Prof. Dr. Celal Şengör hakkında "dini değerleri aşağılama" iddiasına takipsizlik kararı!
Bir televizyon programında kullandığı sözler nedeniyle "halkın bir kesiminin benimsediği dini değerleri alenen aşağılama" suçundan hakkında soruşturma başlatılan Prof. Dr. Celal Şengör'ün dosyası takipsizlikle sonuçlandı.
İstanbul Cumhuriyet Başsavcılığı, Diyanet İşleri Başkanlığının suç duyurusu üzerine Şengör hakkında başlattığı soruşturmada, "kovuşturmaya yer yoktur" kararı verdi.
Somut olayda Şengör'ün mesleği de göz önüne alınarak program sırasında sarf edilen sözlerin bir bütün olarak değerlendirilmesi gerektiği bildirilen kararda, şüphelinin bir tarih bilimcisi olarak kişisel görüşlerini açıkladığı belirtildi.
Kararda, her ne kadar şüpheli hakkındaki şikayet dilekçelerinde "masal" kelimesinin aşağılayıcı bir söylem olduğu iddia edilmişse de şüphelinin soruşturmaya konu Hz. İbrahim ve Hz. Musa'nın yaşadığına dair bilimsel kanıt bulunmadığından mitolojik karakterler olduğunu vurgulamak adına "masal" ibaresini kullandığını ifadesinde açıkça belirttiği aktarıldı.

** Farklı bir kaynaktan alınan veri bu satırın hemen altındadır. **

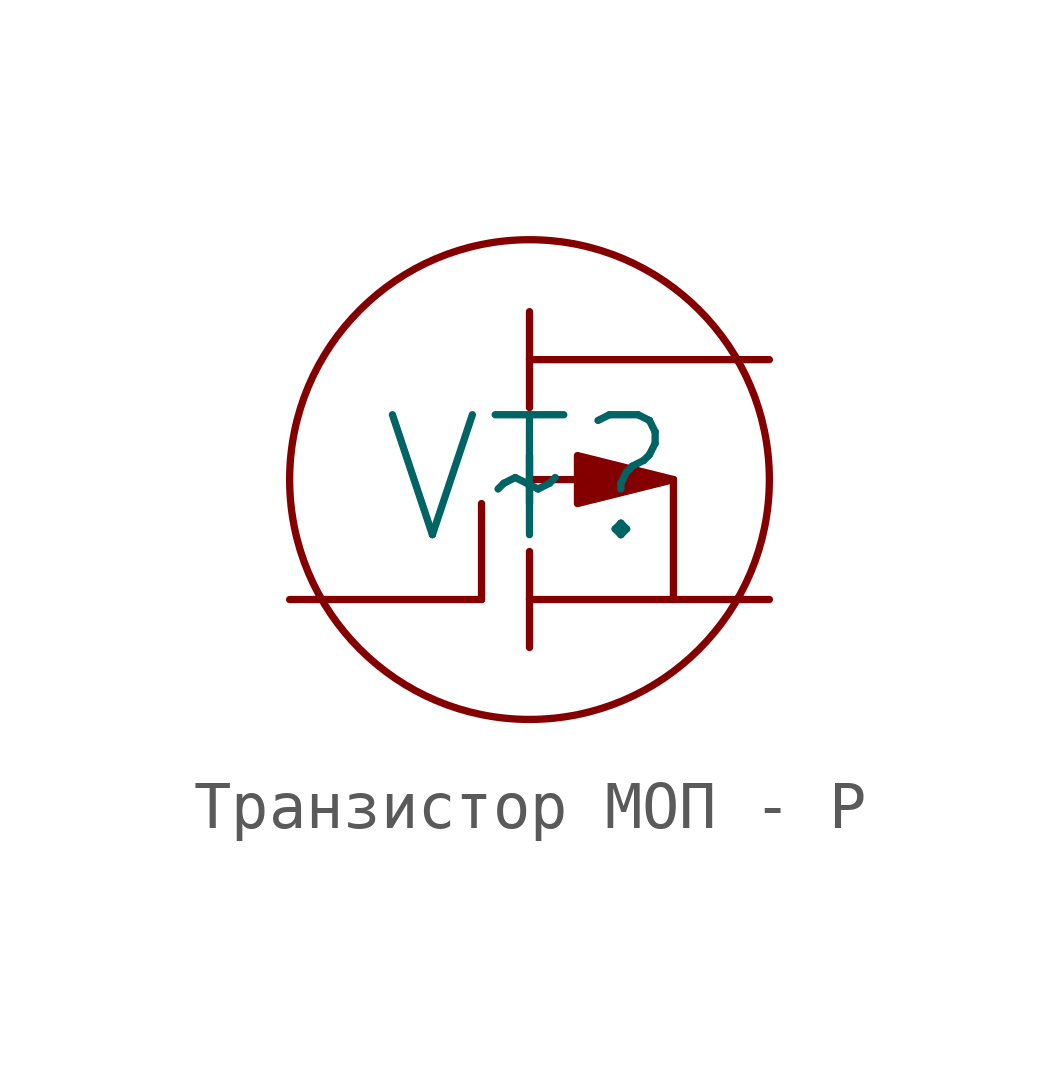
<source format=kicad_sym>
(kicad_symbol_lib
  (version 20220914)
  (generator kicad_symbol_editor)
  (symbol "Транзистор МОП - P"
    (pin_numbers hide)
    (pin_names
      (offset 0) hide)
    (property "Reference" "VT"
      (at 0 0 0)
      (effects (font (size 2.5 2.5))))
    (property "Value" "~"
      (at 0 0 0)
      (effects (font (size 2.5 2.5))))
    (symbol "Транзистор МОП - P_0_1"
      (polyline (pts (xy -1 -2.5) (xy -1 -0.5)) (stroke (width 0) (type default)) (fill (type none)))
      (polyline (pts (xy 0 -1.5) (xy 0 -3.5)) (stroke (width 0) (type default)) (fill (type none)))
      (polyline (pts (xy 0 0) (xy 3 0)) (stroke (width 0) (type default)) (fill (type none)))
      (polyline (pts (xy 0 0.5) (xy 0 -0.5)) (stroke (width 0) (type default)) (fill (type none)))
      (polyline (pts (xy 0 3.5) (xy 0 1.5)) (stroke (width 0) (type default)) (fill (type none)))
      (polyline (pts (xy 3 0) (xy 3 -2.5)) (stroke (width 0) (type default)) (fill (type none)))
      (circle (center 0 0) (radius 5) (stroke (width 0) (type default)) (fill (type none))))
    (symbol "Транзистор МОП - P_1_1"
      (polyline (pts (xy 3 0) (xy 1 0.5) (xy 1 -0.5) (xy 3 0)) (stroke (width 0) (type default)) (fill (type outline)))
      (pin input line (at -5 -2.5 0) (length 4) (name "" (effects (font (size 1.27 1.27)))) (number "1" (effects (font (size 1.27 1.27)))))
      (pin input line (at 5 -2.5 180) (length 5) (name "" (effects (font (size 1.27 1.27)))) (number "2" (effects (font (size 1.27 1.27)))))
      (pin input line (at 5 2.5 180) (length 5) (name "" (effects (font (size 1.27 1.27)))) (number "3" (effects (font (size 1.27 1.27))))))))
</source>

Mitolojinin, Türk Dil Kurumundaki tanımının da "Bir ulusa, bir dine, özellikle Yunan, Latin uygarlığına ait mitlerin, efsanelerin bütünü" olduğuna değinilen kararda şüphelinin, Müslümanların inandığı İslam dinine ya da peygamberlere yönelik hakaret suçu içeren bir söyleminin bulunmadığı, sadece kişisel görüşlerini ve tarihsel araştırmalara dayanan bilgileri açıkladığı vurgulandı.
Kararda, bu nedenle şüpheliye ait sözlerin dini değerleri aşağılayıcı nitelikte ve kamu barışını bozmaya elverişli olmadığı, bu bağlamda "halkın bir kesiminin benimsediği dini değerleri alenen aşağılama" suçunun unsurlarının oluşmadığı bildirildi.
Olayın geçmişi
İstanbul Cumhuriyet Başsavcılığınca 23 Mayıs'ta bir televizyon kanalındaki ifadeleri nedeniyle Diyanet İşleri Başkanlığının suç duyurusu üzerine Şengör hakkında "halkın bir kesiminin benimsediği dini değerleri alenen aşağılama" suçundan soruşturma başlatılmıştı.
İfadeye çağrılan Şengör, aralarında gazeteci Fatih Altaylı'nın da bulunduğu bir grup arkadaşı ve avukatıyla 6 Eylül'de İstanbul Adalet Sarayı'na gelmiş, ifadesinin ardından ayrılmıştı.